STATED GOAL: Rewrite the records from the start through the line that contains "sınıf at (165, 172): sınıf -> ülke", substituting "shade" for every "colour" and leaving everything else as it is.

ROWS:

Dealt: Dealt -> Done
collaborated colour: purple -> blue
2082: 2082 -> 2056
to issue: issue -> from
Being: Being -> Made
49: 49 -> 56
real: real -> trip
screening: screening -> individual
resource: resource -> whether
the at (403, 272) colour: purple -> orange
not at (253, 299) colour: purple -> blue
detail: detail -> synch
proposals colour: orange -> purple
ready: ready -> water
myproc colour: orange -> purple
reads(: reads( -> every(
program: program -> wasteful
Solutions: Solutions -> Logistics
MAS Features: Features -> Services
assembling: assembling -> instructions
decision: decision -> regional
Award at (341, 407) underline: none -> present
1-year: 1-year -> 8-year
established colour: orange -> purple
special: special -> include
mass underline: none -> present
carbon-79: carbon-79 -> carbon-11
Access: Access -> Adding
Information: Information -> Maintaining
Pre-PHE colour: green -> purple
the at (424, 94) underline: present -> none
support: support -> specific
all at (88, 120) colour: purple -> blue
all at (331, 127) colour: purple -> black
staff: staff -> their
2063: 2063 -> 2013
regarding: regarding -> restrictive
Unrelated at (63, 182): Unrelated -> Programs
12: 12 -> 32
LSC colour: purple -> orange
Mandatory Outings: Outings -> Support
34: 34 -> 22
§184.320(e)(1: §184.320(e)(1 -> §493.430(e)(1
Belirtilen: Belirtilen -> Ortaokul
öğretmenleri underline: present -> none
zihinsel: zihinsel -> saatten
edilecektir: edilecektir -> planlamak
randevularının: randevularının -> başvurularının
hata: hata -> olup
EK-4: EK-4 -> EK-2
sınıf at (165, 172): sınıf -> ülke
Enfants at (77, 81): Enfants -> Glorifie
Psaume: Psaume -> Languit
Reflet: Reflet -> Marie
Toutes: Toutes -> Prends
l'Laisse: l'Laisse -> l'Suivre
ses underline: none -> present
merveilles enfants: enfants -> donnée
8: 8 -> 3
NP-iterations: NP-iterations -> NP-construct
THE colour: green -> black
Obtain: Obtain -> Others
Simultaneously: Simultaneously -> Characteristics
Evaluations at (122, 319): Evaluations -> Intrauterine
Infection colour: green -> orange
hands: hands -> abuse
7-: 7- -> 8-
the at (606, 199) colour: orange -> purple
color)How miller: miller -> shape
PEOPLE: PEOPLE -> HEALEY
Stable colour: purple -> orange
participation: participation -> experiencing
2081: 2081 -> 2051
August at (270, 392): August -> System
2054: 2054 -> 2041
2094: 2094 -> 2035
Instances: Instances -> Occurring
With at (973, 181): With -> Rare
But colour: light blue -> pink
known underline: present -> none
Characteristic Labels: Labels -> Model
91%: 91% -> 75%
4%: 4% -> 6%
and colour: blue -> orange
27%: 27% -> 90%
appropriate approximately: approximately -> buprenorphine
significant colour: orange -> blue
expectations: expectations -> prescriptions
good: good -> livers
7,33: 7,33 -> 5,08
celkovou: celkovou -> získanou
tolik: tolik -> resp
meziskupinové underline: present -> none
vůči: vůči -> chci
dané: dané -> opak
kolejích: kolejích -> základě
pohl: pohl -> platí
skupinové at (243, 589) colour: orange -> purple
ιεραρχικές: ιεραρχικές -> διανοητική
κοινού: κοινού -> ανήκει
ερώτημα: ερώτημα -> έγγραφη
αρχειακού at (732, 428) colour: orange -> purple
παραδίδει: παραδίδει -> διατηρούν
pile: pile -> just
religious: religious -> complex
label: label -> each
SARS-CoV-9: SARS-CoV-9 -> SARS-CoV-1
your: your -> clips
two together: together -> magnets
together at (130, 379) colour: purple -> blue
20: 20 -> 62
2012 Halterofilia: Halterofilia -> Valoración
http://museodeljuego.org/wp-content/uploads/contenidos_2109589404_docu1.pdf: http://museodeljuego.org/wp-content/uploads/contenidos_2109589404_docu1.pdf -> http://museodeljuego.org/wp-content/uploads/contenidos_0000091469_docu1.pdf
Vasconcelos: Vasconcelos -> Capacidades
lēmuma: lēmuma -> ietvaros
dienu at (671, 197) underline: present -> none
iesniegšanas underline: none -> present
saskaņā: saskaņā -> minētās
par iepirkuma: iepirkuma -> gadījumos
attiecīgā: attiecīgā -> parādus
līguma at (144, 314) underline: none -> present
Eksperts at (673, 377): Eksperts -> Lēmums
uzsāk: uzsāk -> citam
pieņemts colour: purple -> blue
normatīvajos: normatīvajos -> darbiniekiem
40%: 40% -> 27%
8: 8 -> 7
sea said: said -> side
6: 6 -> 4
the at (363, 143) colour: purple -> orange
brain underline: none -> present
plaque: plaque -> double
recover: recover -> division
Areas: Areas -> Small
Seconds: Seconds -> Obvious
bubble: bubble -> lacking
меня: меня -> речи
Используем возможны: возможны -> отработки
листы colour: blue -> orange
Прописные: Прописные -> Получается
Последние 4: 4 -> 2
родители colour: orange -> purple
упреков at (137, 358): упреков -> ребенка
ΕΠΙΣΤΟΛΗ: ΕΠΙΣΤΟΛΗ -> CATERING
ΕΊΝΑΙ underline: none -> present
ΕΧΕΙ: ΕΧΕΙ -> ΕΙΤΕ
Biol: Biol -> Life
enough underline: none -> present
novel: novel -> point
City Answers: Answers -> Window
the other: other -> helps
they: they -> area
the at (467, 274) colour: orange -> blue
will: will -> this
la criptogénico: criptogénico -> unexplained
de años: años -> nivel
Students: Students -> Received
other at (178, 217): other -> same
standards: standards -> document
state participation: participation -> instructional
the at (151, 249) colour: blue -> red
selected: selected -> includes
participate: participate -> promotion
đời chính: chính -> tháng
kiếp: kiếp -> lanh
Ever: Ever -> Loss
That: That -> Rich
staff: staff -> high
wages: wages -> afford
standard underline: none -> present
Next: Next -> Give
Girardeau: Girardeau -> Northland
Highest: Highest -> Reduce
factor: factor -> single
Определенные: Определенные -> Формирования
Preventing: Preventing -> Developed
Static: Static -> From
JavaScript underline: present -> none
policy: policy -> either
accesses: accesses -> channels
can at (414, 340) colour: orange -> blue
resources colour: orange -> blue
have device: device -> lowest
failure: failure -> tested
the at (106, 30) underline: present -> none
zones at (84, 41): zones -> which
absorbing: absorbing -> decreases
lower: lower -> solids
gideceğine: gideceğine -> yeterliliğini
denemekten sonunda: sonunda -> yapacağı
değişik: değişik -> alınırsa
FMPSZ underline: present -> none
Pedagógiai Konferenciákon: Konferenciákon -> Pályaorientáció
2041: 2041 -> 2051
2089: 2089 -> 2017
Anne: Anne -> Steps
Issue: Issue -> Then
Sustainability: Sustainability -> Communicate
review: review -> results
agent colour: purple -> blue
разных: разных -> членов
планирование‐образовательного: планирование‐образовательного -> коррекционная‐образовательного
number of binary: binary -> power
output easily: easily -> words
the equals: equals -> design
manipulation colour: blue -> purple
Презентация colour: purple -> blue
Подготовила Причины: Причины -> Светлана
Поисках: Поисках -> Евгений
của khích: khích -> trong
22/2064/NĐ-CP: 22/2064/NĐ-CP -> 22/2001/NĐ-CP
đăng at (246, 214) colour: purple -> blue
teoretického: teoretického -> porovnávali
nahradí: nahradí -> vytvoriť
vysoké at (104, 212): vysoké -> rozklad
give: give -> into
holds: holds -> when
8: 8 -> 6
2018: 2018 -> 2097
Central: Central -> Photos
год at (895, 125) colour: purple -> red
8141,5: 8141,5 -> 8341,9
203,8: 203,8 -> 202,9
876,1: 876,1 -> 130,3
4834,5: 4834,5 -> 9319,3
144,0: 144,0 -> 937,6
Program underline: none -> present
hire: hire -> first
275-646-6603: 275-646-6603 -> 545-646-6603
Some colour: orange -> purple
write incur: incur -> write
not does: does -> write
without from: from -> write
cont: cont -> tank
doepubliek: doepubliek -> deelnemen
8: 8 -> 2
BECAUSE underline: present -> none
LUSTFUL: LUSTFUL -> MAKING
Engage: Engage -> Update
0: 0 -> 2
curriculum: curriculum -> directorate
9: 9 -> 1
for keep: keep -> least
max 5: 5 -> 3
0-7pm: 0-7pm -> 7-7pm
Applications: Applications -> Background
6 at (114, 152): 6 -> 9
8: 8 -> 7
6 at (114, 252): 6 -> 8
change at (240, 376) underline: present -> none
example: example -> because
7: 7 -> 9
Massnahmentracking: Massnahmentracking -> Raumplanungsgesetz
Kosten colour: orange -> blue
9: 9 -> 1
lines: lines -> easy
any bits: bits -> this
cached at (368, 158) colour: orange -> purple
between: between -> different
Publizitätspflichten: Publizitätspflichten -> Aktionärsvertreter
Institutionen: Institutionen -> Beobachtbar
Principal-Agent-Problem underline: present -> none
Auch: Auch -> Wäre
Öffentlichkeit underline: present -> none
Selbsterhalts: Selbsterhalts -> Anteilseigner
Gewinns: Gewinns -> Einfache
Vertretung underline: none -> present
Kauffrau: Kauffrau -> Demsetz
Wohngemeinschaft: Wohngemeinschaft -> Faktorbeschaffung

TASK SOLUTION:
Dealt: Dealt -> Done
collaborated shade: purple -> blue
2082: 2082 -> 2056
to issue: issue -> from
Being: Being -> Made
49: 49 -> 56
real: real -> trip
screening: screening -> individual
resource: resource -> whether
the at (403, 272) shade: purple -> orange
not at (253, 299) shade: purple -> blue
detail: detail -> synch
proposals shade: orange -> purple
ready: ready -> water
myproc shade: orange -> purple
reads(: reads( -> every(
program: program -> wasteful
Solutions: Solutions -> Logistics
MAS Features: Features -> Services
assembling: assembling -> instructions
decision: decision -> regional
Award at (341, 407) underline: none -> present
1-year: 1-year -> 8-year
established shade: orange -> purple
special: special -> include
mass underline: none -> present
carbon-79: carbon-79 -> carbon-11
Access: Access -> Adding
Information: Information -> Maintaining
Pre-PHE shade: green -> purple
the at (424, 94) underline: present -> none
support: support -> specific
all at (88, 120) shade: purple -> blue
all at (331, 127) shade: purple -> black
staff: staff -> their
2063: 2063 -> 2013
regarding: regarding -> restrictive
Unrelated at (63, 182): Unrelated -> Programs
12: 12 -> 32
LSC shade: purple -> orange
Mandatory Outings: Outings -> Support
34: 34 -> 22
§184.320(e)(1: §184.320(e)(1 -> §493.430(e)(1
Belirtilen: Belirtilen -> Ortaokul
öğretmenleri underline: present -> none
zihinsel: zihinsel -> saatten
edilecektir: edilecektir -> planlamak
randevularının: randevularının -> başvurularının
hata: hata -> olup
EK-4: EK-4 -> EK-2
sınıf at (165, 172): sınıf -> ülke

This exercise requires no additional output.